Ver también versión en inglés de este texto en European Council on Foreign Relations y en francés en Institut Francais des Relations Internationales.
[1] Nassim Taleb (2012), “Cisne negro. El impacto de lo altamente improbable”, Booket.
[2] “Taleb dice que el cisne blanco del coronavirus era previsible”, entrevista en Bloomberg, 31/III/2020.
[3] El informe del Comité Nacional de Inteligencia de 2008 menciona el riesgo de “una enfermedad respiratoria nueva y muy contagiosa, para la que no existe tratamiento”.
[4] Henry Farrell y Abraham Newman (2020), “Will the Coronavirus end globalization as we know it? The pandemic is exposing market vulnerabilities no one knew existed”, Foreign Affairs, 16/III/2020.

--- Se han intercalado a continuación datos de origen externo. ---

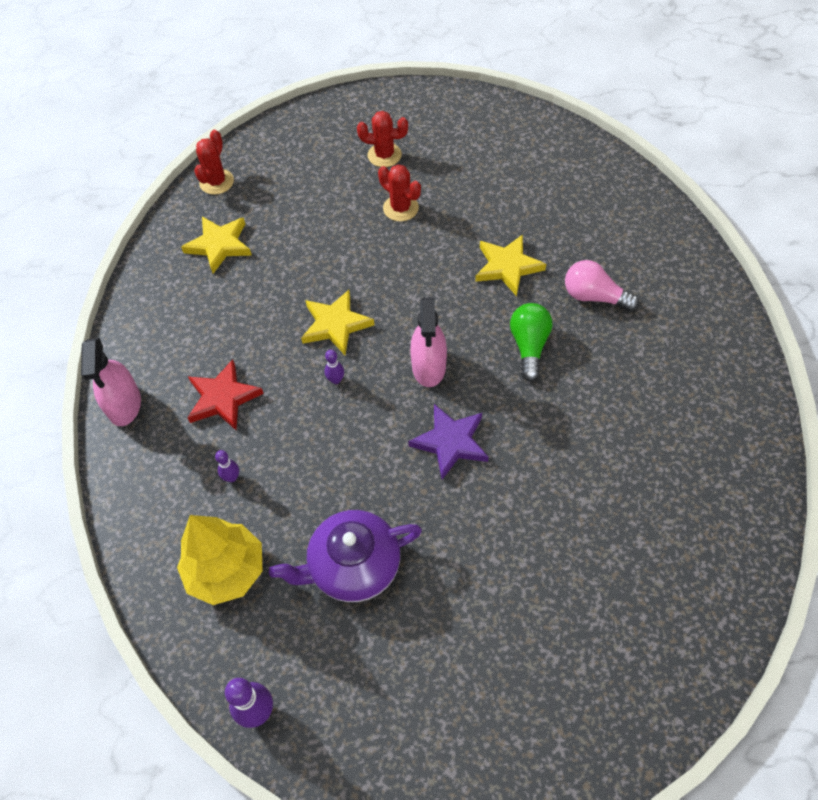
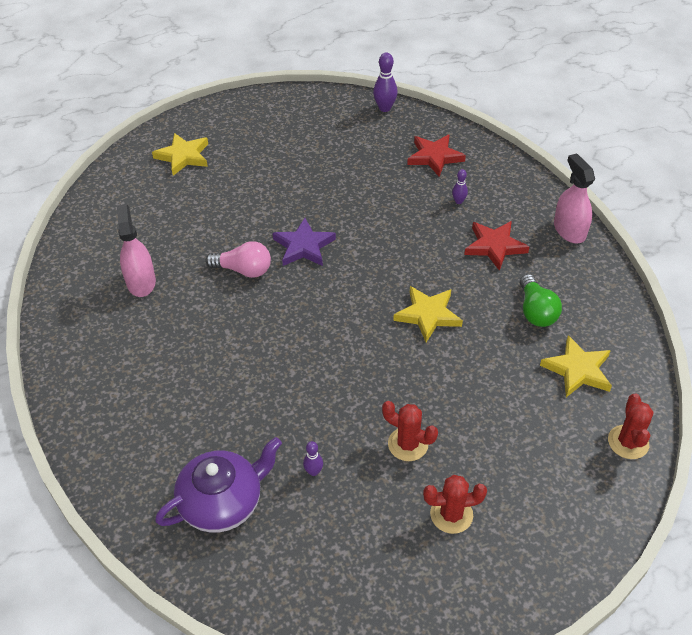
camera: 165 degrees right, 10 degrees down
yellow tree [177,515,263,605] -> red star [407,134,466,176]
purple teapot [269,510,422,602] -> purple teapot moved to [155,437,282,533]
purple bowling pin [325,350,344,384] -> purple bowling pin moved to [303,441,323,476]
pink spray bottle [410,298,447,387] -> pink spray bottle moved to [117,204,156,297]
yellow star [475,234,546,296] -> yellow star moved to [152,133,208,176]
green light bulb [510,303,552,381] -> green light bulb moved to [520,274,562,327]
pink light bulb [565,260,639,311] -> pink light bulb moved to [205,241,271,278]

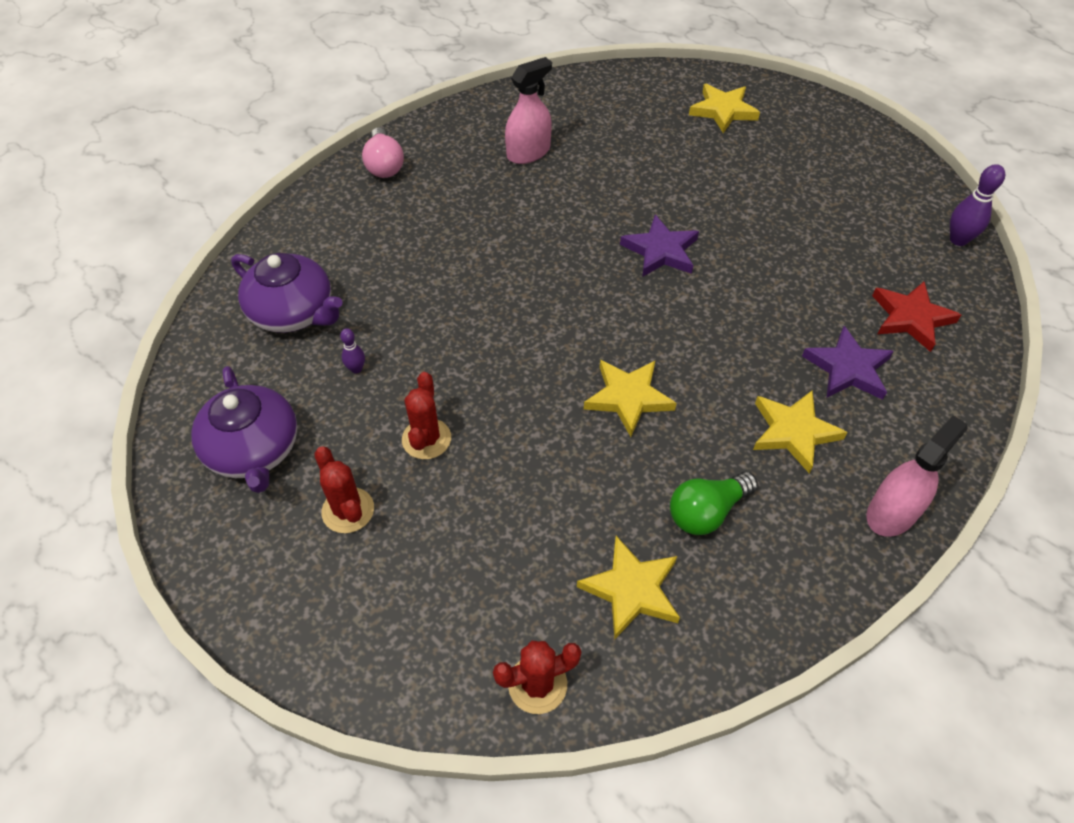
camera: 65 degrees right, 5 degrees up
pink light bulb [205,241,271,278] -> pink light bulb moved to [362,127,404,178]
purple bowling pin [452,169,468,204] -> purple star [802,326,894,400]
red star [464,221,529,271] -> yellow star [753,390,848,473]
none -> purple teapot [191,366,297,493]

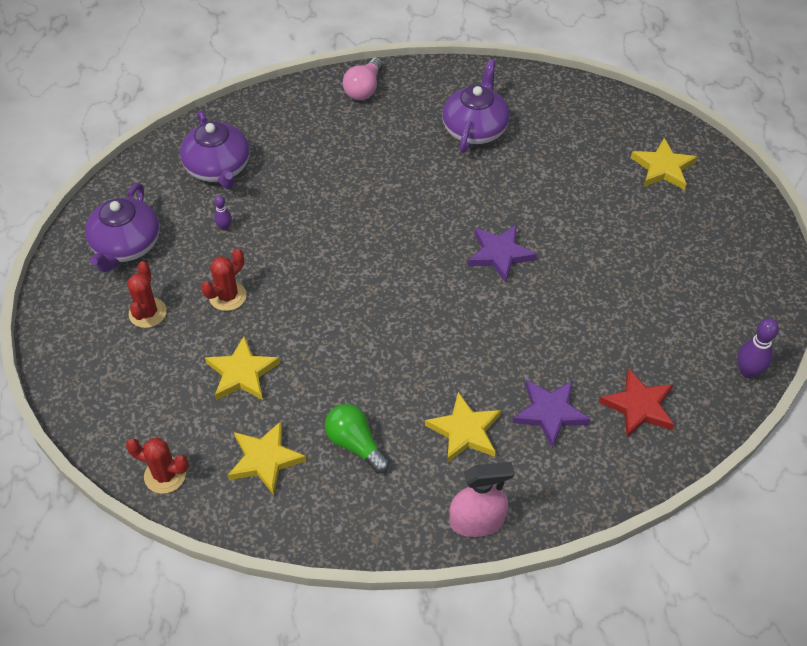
camera: 35 degrees right, 0 degrees up
pink spray bottle [505,57,552,164] -> purple teapot [442,59,510,152]
yellow star [584,360,677,437] -> yellow star moved to [205,336,280,400]
green light bulb [670,472,758,535] -> green light bulb turned 45 degrees clockwise [325,404,390,473]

[5] Según Karel Dynan del Instituto Peterson, el PIB disminuirá un 12% en Europa frente al 8% en EEUU y el 9% en Japón, mientras que el crecimiento de China será del 1,5% (a 10/IV/2020).
[6] “Vestager urges stake building to block Chinese takeovers”, Financial Times, 12/IV/2020.
[7] Marco Buti (2020), “Riding through the storm: lessons and policy implications for policymaking in EMU”, Voxeu.org, 12/I/2020.